Attack Surface: 1. Malicious Input Vectors (Index Building & Querying)
- Description: Attackers craft specific input vectors to exploit Faiss's internal algorithms, causing various negative effects.
- How Faiss Contributes: This is fundamental to Faiss. Faiss's core purpose is processing vectors, and its algorithms are the direct target.
- Example: An attacker submits a query vector designed to trigger a division-by-zero or infinite loop within Faiss's distance calculations. Or, during index building, vectors are crafted to create unbalanced clusters, degrading performance.
- Impact:
- Denial of Service (DoS): Crashing Faiss, exhausting memory, or causing excessive CPU usage.
- Information Leakage (Indirect): Revealing index structure or data distribution.
- Index Corruption (Rare): Potentially corrupting the index.
- Risk Severity: High (DoS is very likely).
- Mitigation Strategies:
- Strict Input Validation: Validate vector dimensionality, data type, and value ranges (min/max, norms). Reject invalid vectors.
- Fuzz Testing: Use fuzzing tools to generate a wide variety of vectors to test Faiss's robustness. This is crucial.
- Resource Monitoring: Monitor Faiss's CPU and memory usage. Set limits and alerts.
- Rate Limiting: Limit the rate of index building and querying.
- Input Sanitization: Sanitize inputs.
Attack Surface: 2. Index Deserialization Vulnerabilities
- Description: Attackers provide a malicious Faiss index file that, when loaded, exploits vulnerabilities in the deserialization process.
- How Faiss Contributes: Faiss's own serialization/deserialization mechanism is the direct attack vector.
- Example: An attacker uploads a crafted index file that, when loaded by Faiss, triggers a buffer overflow or executes arbitrary code.
- Impact:
- Remote Code Execution (RCE): The attacker gains full control of the server.
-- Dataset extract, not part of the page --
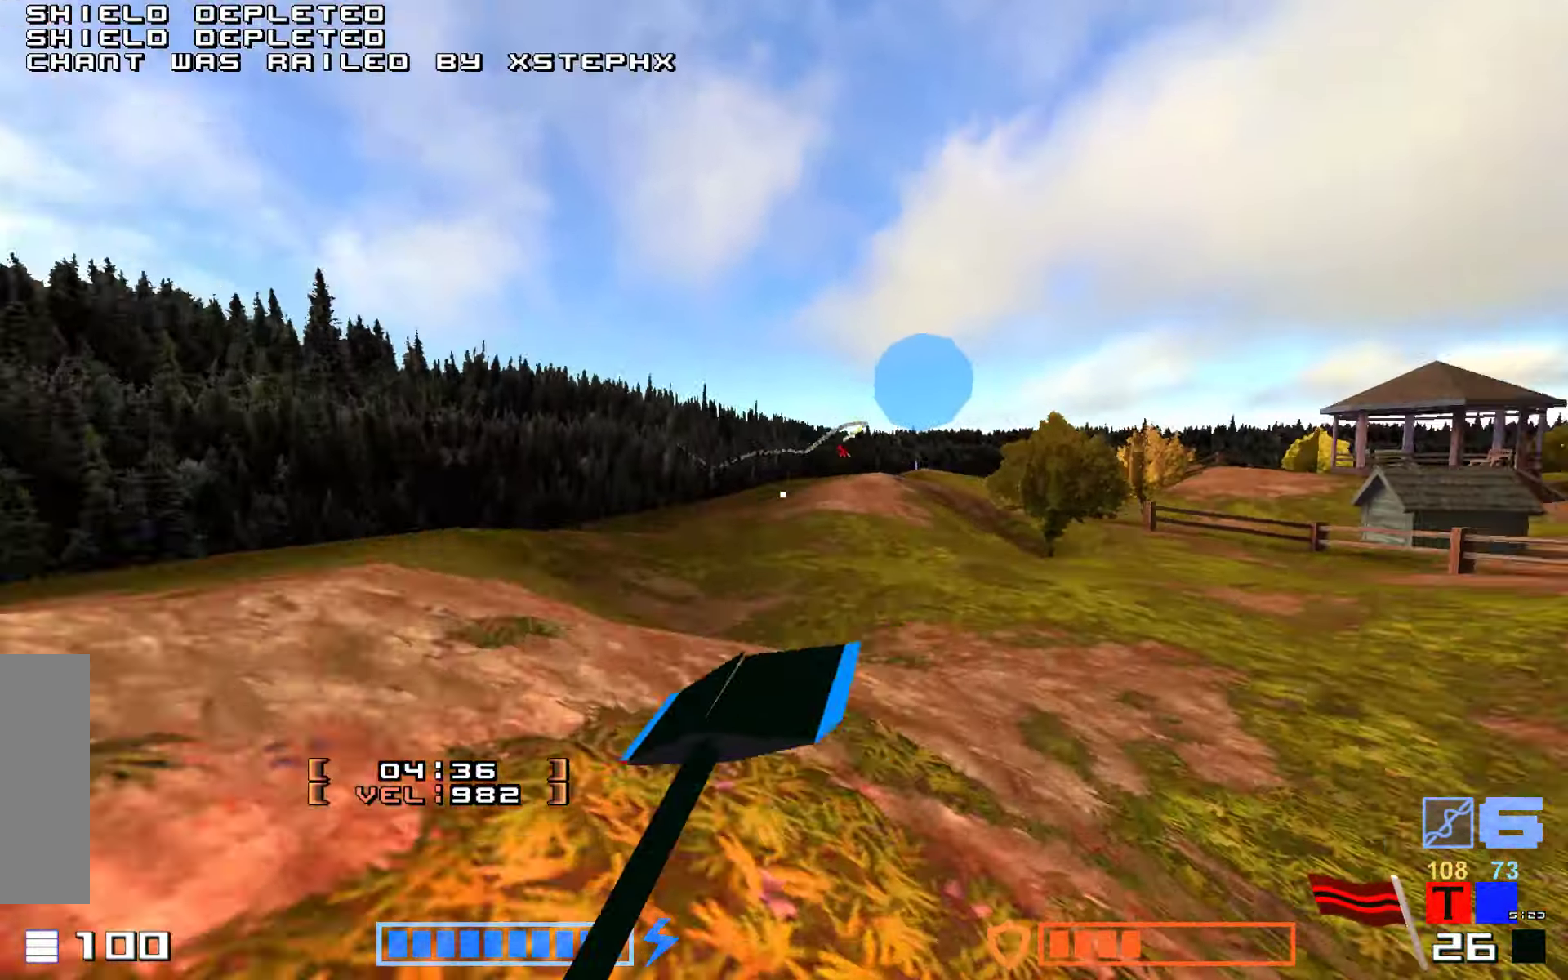
{"keys": ["up"], "events": [[33, "hammer", "down"], [33, "jump", "up"], [166, "jump", "down"], [250, "hammer", "up"], [333, "hammer", "down"], [433, "jump", "up"], [483, "hammer", "up"]]}
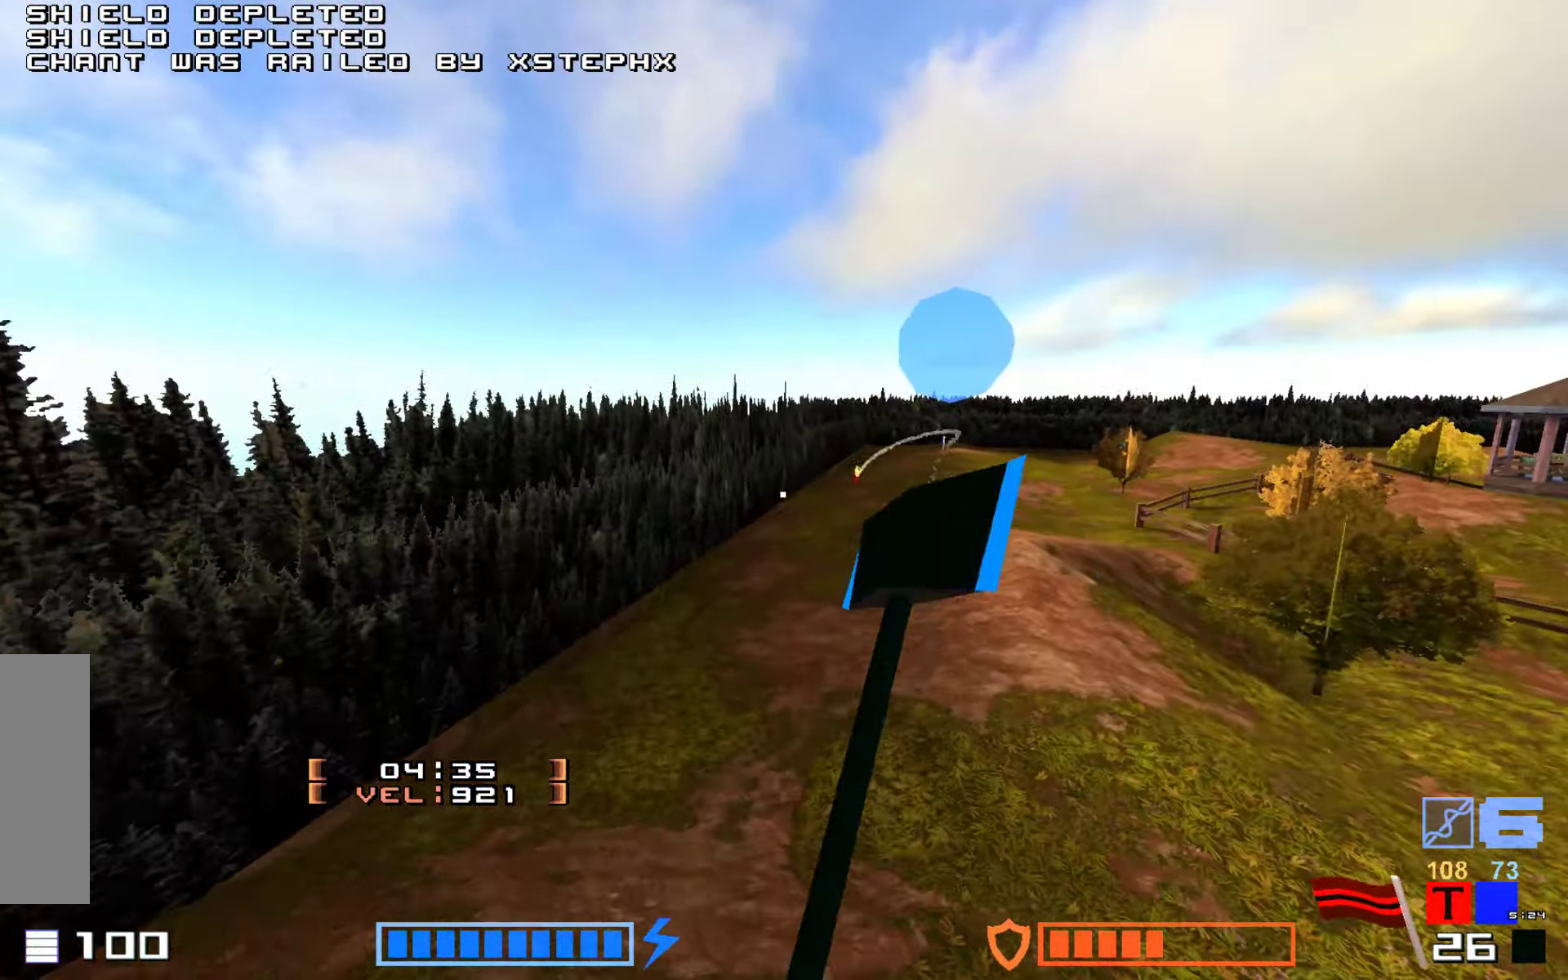
{"keys": ["hook", "up"], "events": [[333, "hook", "down"]]}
- Denial of Service (DoS): Crashing Faiss during loading.
- Risk Severity: Critical (RCE is a major threat).
- Mitigation Strategies:
- Avoid Untrusted Sources: Never load Faiss indexes from untrusted sources. This is the primary defense.
- Secure Deserialization (If Necessary): If unavoidable, investigate secure deserialization methods or build a secure wrapper. This is complex.
- Sandboxing: Load the index in a sandboxed environment.
- Input Validation: Validate loaded index.
Attack Surface: 3. Data Poisoning (Index Modification)
- Description: If index modification is allowed, attackers with sufficient privileges can add/modify vectors to manipulate search results.
- How Faiss Contributes: Faiss's APIs for adding, removing, and updating vectors are the direct means of attack.
- Example: An attacker adds many vectors similar to a specific item to artificially boost its ranking in a recommendation system.
- Impact: Biased/Incorrect Results: Search results are skewed.
- Risk Severity: High (impact depends on the application; can be critical).
- Mitigation Strategies:
- Strict Access Control: Implement robust authentication and authorization. Follow the principle of least privilege.
- Auditing: Log all index modification operations.
- Input Validation: Validate all vectors added to the index.
- Description: Attackers overwhelm Faiss, causing resource exhaustion. This focuses on aspects directly related to Faiss's functionality.
- How Faiss Contributes: Faiss's processing of queries and its index management consume resources.
- Example:
- Query Flooding (Targeting Faiss): Sending a massive number of valid but computationally expensive Faiss queries. This is distinct from a generic network flood.
- Index Bloating (If Modification Allowed): Adding a huge number of vectors to exhaust memory/disk used by Faiss.
- Impact: The Faiss-based service becomes unavailable.
- Risk Severity: High.
- Mitigation Strategies:
- Rate Limiting (Faiss-Specific): Limit the rate of Faiss queries, potentially with different limits based on query complexity.
- Resource Monitoring (Faiss-Specific): Monitor Faiss's internal resource usage (memory allocated to the index, etc.).
- Limit Index Size (If Modification Allowed): Set limits on the total index size or the number of vectors.
- Data Validation (If Modification Allowed): Validate incoming vectors before adding them.